Vaniver 19 Jul 2021 19:33 UTC
5 points
The orthogonality thesis is thus much stronger than the denial of a (presumed) Kantian thesis that more intelligent beings would automatically be more ethical, or that an omniscient agent would maximise expected utility on anything, including selecting the best goals: It denies any relation between intelligence and the ability to reflect on goals.
I don’t think this is true, and have two different main lines of argument / intuition pumps. I’ll save the other for a later section where it fits better.
Are there several different reflectively stable moral equilibria, or only one? For example, it might be possible to have a consistent philosophically stable egoistic worldview, and also possible to have a consistent philosophically stable altruistic worldview.
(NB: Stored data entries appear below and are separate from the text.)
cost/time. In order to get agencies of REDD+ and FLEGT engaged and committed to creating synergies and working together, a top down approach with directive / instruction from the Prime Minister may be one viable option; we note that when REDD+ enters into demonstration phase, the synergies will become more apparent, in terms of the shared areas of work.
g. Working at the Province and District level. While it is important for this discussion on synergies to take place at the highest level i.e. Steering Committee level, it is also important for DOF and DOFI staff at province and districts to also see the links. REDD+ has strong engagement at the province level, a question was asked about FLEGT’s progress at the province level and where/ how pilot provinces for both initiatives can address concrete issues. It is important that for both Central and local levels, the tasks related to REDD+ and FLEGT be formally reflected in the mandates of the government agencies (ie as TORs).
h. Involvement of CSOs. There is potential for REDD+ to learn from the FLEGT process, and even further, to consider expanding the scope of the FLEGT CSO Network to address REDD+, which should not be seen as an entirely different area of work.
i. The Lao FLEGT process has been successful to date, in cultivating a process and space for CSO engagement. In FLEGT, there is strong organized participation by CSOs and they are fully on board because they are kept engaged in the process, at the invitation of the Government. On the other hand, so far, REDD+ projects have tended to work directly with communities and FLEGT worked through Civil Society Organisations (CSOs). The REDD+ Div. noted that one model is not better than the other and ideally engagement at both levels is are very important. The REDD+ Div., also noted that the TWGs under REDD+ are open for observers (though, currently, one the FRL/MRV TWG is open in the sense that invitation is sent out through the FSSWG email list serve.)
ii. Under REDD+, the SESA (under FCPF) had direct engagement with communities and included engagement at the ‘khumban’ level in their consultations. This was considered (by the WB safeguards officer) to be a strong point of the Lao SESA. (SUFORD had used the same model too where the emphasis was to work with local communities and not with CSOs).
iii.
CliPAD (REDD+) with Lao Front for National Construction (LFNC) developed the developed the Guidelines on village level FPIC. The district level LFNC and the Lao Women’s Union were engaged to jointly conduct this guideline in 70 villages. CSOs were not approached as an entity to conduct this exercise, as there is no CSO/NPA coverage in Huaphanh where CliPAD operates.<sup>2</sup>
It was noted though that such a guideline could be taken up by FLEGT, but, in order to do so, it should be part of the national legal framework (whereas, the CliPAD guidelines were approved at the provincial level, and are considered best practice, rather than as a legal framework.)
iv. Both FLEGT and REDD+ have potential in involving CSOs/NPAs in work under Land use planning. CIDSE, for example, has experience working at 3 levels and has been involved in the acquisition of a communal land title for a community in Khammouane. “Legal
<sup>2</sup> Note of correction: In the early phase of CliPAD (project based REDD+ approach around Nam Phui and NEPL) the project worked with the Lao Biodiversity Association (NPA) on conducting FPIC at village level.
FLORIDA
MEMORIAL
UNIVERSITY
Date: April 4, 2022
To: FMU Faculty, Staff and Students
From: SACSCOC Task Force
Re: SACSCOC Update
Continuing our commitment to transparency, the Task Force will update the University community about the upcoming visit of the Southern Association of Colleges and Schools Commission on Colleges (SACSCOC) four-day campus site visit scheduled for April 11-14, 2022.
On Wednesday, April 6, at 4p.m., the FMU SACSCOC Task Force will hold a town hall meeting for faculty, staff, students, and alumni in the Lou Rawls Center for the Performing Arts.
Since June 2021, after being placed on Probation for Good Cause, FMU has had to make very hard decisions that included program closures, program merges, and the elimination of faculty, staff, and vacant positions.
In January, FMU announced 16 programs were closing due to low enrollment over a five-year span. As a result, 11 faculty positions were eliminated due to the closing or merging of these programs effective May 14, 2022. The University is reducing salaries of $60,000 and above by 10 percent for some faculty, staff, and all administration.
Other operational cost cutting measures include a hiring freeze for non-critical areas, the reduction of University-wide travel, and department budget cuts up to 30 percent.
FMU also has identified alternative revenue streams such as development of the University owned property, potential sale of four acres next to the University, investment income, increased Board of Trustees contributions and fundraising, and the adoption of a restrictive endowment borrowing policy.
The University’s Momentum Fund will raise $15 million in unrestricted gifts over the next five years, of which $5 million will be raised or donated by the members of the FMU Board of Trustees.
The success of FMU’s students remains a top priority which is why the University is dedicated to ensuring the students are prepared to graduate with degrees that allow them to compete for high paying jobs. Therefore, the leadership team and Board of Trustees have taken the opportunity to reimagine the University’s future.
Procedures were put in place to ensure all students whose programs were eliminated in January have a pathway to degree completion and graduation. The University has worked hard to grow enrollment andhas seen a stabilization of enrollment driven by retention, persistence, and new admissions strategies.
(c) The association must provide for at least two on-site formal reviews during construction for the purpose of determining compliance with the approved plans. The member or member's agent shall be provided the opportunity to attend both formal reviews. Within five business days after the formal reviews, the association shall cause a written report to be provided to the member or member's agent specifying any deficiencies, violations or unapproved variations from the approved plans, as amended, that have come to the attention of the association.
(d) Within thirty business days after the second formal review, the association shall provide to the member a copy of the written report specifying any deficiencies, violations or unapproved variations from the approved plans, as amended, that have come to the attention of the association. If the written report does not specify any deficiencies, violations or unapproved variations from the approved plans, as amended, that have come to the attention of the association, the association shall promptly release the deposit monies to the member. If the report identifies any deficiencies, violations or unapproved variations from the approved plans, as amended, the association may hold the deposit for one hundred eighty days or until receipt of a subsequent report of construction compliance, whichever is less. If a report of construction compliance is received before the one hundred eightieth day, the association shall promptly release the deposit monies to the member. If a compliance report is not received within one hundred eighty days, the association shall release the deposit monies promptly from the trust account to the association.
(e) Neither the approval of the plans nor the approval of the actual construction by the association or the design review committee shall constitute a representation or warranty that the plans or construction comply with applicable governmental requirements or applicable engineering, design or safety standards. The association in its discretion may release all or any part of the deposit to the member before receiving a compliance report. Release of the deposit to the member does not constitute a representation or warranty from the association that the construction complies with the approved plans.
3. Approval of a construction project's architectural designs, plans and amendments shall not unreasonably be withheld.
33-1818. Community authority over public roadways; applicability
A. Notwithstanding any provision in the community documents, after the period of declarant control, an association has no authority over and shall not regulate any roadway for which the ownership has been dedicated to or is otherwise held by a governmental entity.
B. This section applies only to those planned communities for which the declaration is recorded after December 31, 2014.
In this lens, the orthogonality thesis is the claim that there are at least two such stable equilibria and which equilibrium you end up in isn’t related to intelligence. [Some people might be egoists because they don’t realize that other people have inner lives, and increased intelligence unlocks their latent altruism, but some people might just not care about other people in a way that makes them egoists, and making them ‘smarter’ doesn’t have to touch that.]
For example, you might imagine an American nationalist and a Chinese nationalist, both remaining nationalistic as they become more intelligent, and never switching which nation they like more, because that choice was for historical reasons instead of logical ones. If you imagine that, no, at some intelligence threshold they have to discard their nationalism, then you need to make that case in opposition to the orthogonality thesis.
For some goals, I do think it’s the case that at some intelligence threshold you have to discard it, hence the ‘more or less’, and I think many more ‘goals’ are unstable, where the more you think about them, the more they dissolve and are replaced by one of the stable attractors. For example, you might imagine it’s the case that you can have reflectively stable nationalists who eat meat and universalists who are vegan, but any universalists who eat meat are not reflectively stable, where either they realize their arguments for eating meat imply nationalism or their arguments against nationalism imply not eating meat. [Or maybe the middle position is reflectively stable, idk.]
In this view, the existential risk argument is less “humans will be killed by robots and that’s sad” and more “our choice of superintelligence to build will decide what color the lightcone explosion is and some of those possibilities are as bad or worse than all humans dying, and differences between colors might be colossally important.” [For example, some philosophers today think that uploading human brains to silicon substrates will murder them / eliminate their moral value; it seems important for the system colonizing the galaxies to get that right! Some philosophers think that factory farming is immensely bad, and getting questions like that right before you hit copy-paste billions of times seems important.]